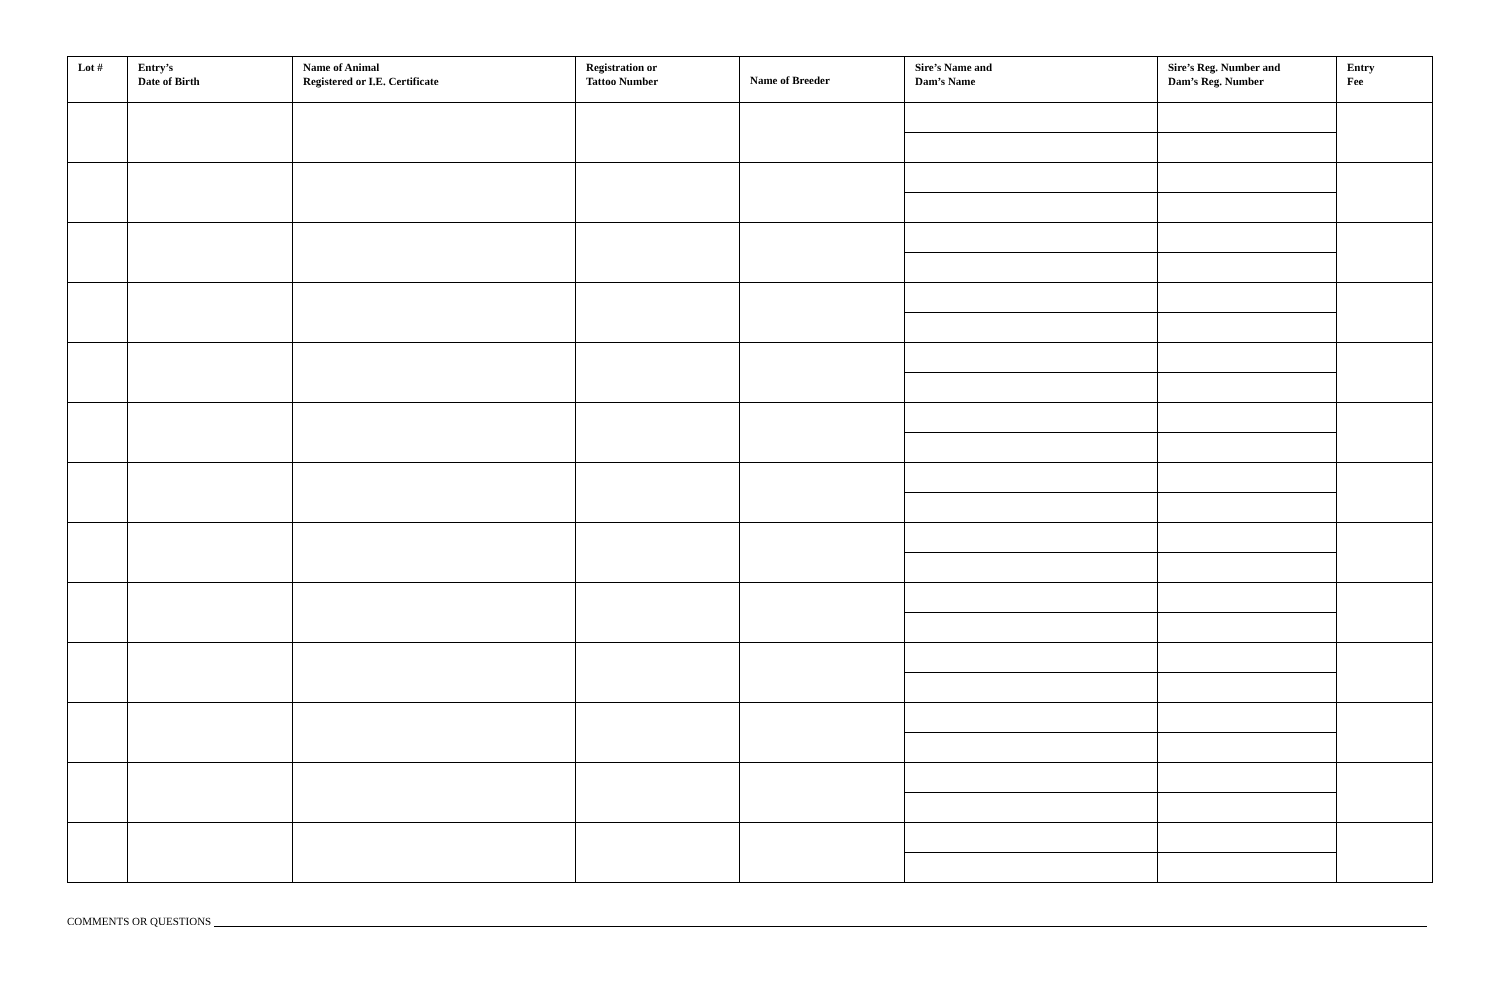| Lot # | Entry’s Date of Birth | Name of Animal Registered or I.E. Certificate | Registration or Tattoo Number | Name of Breeder | Sire’s Name and Dam’s Name | Sire’s Reg. Number and Dam’s Reg. Number | Entry Fee |
| --- | --- | --- | --- | --- | --- | --- | --- |
COMMENTS OR QUESTIONS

_ _ _

WORK TO BE COMPLETED →
Please set the data above down exactly, with the pictures removed.

RESPONSE TO THE TASK →
| Lot # | Entry’s Date of Birth | Name of Animal Registered or I.E. Certificate | Registration or Tattoo Number | Name of Breeder | Sire’s Name and Dam’s Name | Sire’s Reg. Number and Dam’s Reg. Number | Entry Fee |
| --- | --- | --- | --- | --- | --- | --- | --- |
COMMENTS OR QUESTIONS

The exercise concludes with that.